At least one type of motorized damper includes a damper door rotatably mounted in a damper frame having an opening therethrough. An electric motor is coupled to the damper door and positions the damper door in desired positions relative to the damper frame opening. When located in, for example, an air flow path, air flow through the damper can be regulated by positioning the damper door to, for example, a fully closed position substantially preventing airflow through the damper frame opening, a fully open position where airflow through the damper frame opening is substantially unimpeded, and intermediate positions between the fully open and closed positions.

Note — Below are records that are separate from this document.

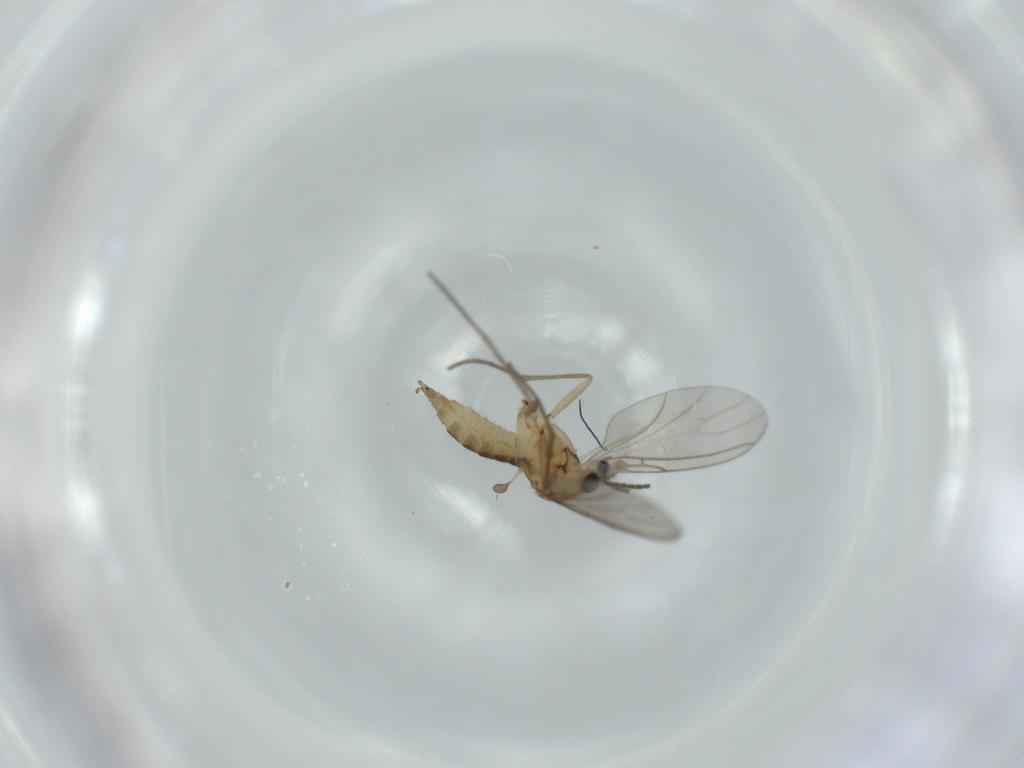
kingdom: Animalia
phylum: Arthropoda
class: Insecta
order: Diptera
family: Sciaridae
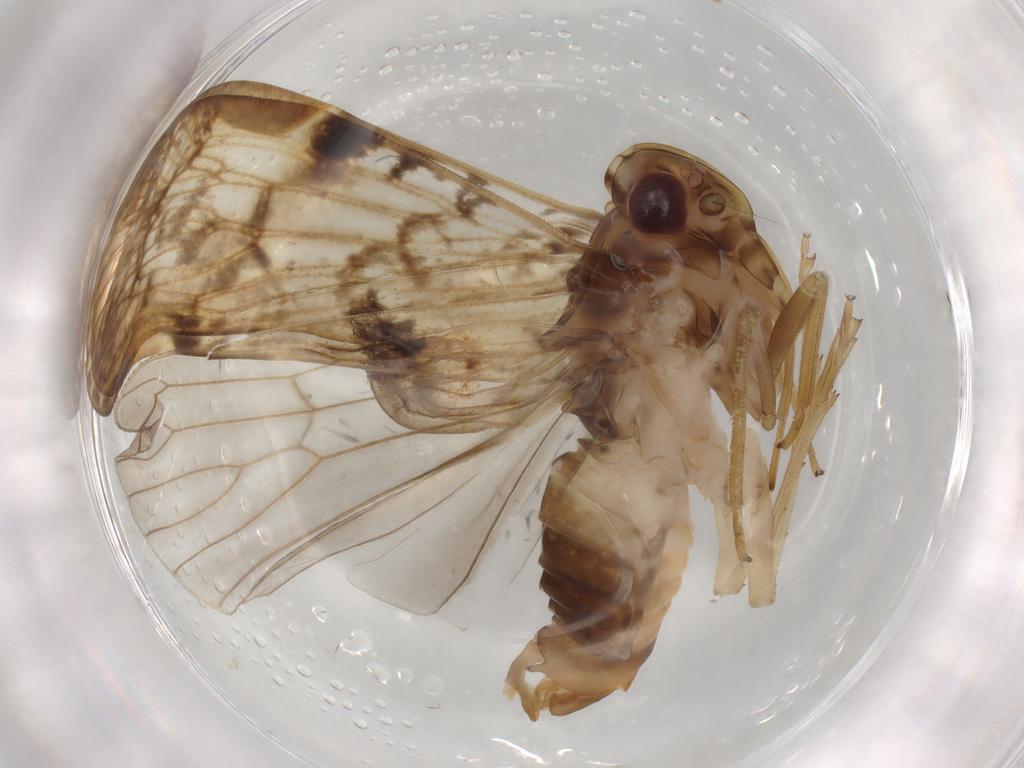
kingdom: Animalia
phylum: Arthropoda
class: Insecta
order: Hemiptera
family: Cixiidae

In certain applications, this type of damper is vulnerable to jamming in cold temperature conditions. For example, refrigerators typically employ one or more of these dampers to regulate airflow between a fresh food compartment and a freezer compartment. The damper is opened to introduce cold air from the freezer compartment into the fresh food compartment to regulate fresh food compartment temperature. The temperature differential between the fresh food compartments and humidity in one or both of the compartments can cause moisture to accumulate on the damper door. The moisture runs down the door and permeates a seal between the damper door and the damper frame, and eventually into the motor housing where it may collect on cam surfaces, gears, and other moving parts of the motor mechanism. Freezing temperatures therefore create ice on the motor mechanism that can jam the damper door, or at least impair its ability to be positioned properly. To meet stringent energy and performance requirements, it is important that the dampers be positioned reliably and accurately.